> **TEXT TO READ**
• • •

We’ll take a break for a review of what I’m going to call a “provocative book,” a graphic history of the women’s suffrage movement through the eyes, and pens, of 32 female cartoonists.

And let me start by recommending you buy a copy: You can purchase a PDF now or preorder a print version (August release) from Little Red Bird Press here.

Which I say up front because, when I say the book is provocative, I mean that in the best way: I wish I could sit around a large table with these women and perhaps a keg of beer .

It provokes thought, it could provoke a very lively conversation.

There are places in it where I got taken to school, and there are places in it where I wish they’d included something more or something different, and there are, alas, a couple of places — only a very few — where I’m pretty sure they’re wrong.

All in all, it’s a lovely book and, again, you should get a copy so you can be taken to school and forced to think and perhaps inspired to argue.

• • •

> **DATA SECTION**
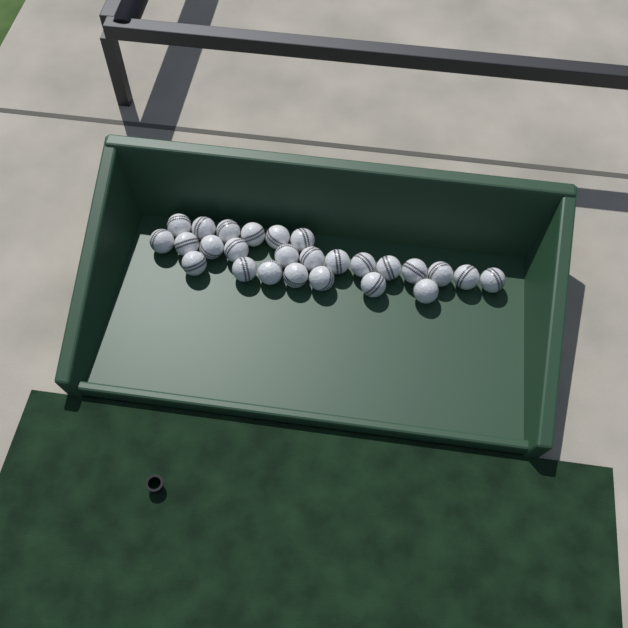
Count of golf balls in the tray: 26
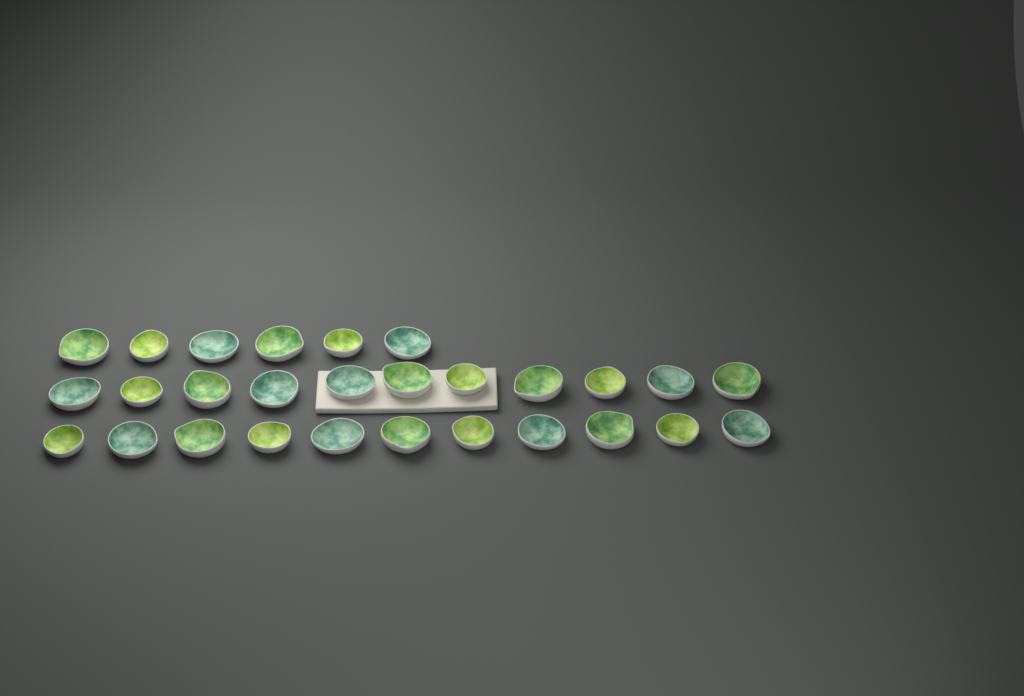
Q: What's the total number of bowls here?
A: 28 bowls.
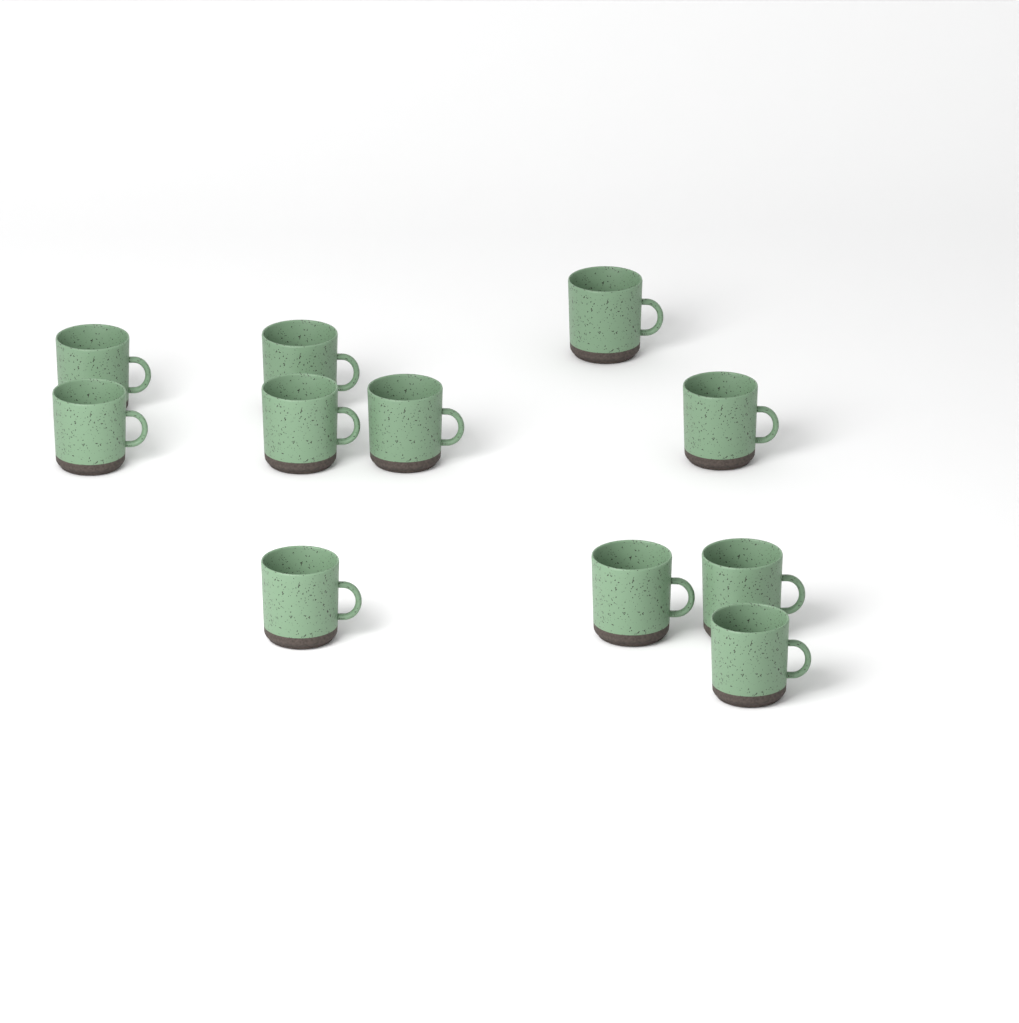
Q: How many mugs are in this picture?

• • •

> **WHAT TO WORK ON**
1. Return the part of the suffrage book review that begins at the words "Which I say" and ends after "sure they’re wrong.".
2. Write the next part of the review of the graphic history of women's suffrage, picking up after its last sentence.

> **RESULTS BY TASK**
1.
Which I say up front because, when I say the book is provocative, I mean that in the best way: I wish I could sit around a large table with these women and perhaps a keg of beer .

It provokes thought, it could provoke a very lively conversation.

There are places in it where I got taken to school, and there are places in it where I wish they’d included something more or something different, and there are, alas, a couple of places — only a very few — where I’m pretty sure they’re wrong.

2.
Start here:

I’ve had it up to here with “graphic histories” done by an artist who is either a mediocre storyteller or a bad historian, but who produces a short series of panels that leave you wondering about the rest of the story, parts of which are flat wrong.

Here — by contrast — we’ve got more than 30 artists offering snapshots of varying length over 200-some pages of well-reasoned, well-told stories.

I thought the piece on Victoria Woodhull was, at 11 pages, far more extensive than her place in history deserves, but Cait Zellers was having so much fun that it made terrific reading.

Woodhull was one of the most colorful characters in the movement, after all, so why not give her some extra ink? And we did learn about her 50-some years ago in Social Studies. It’s nice to get a more positive view of her contributions from Zellers than we ever did from our textbooks.

 

And the book is also sparked by some short pieces, like this single-page discussion of bicycles by Meggie Ramm, which is kind of the opposite of the Victoria Woodhull chapter because it concisely references something that really was a very big deal.

Bicycles were a major topic in the society of their time, and not just because they were easier to ride if you wore those pantaloons popularized by Amelia Bloomer, who also gets a place in the book.

 

Meanwhile, it’s not surprising that the bold, athletic, audacious women of the circus were feminists and suffragists, but it hadn’t occurred to me.

And now it has. They started it. Billie Jean simply made it more respectable.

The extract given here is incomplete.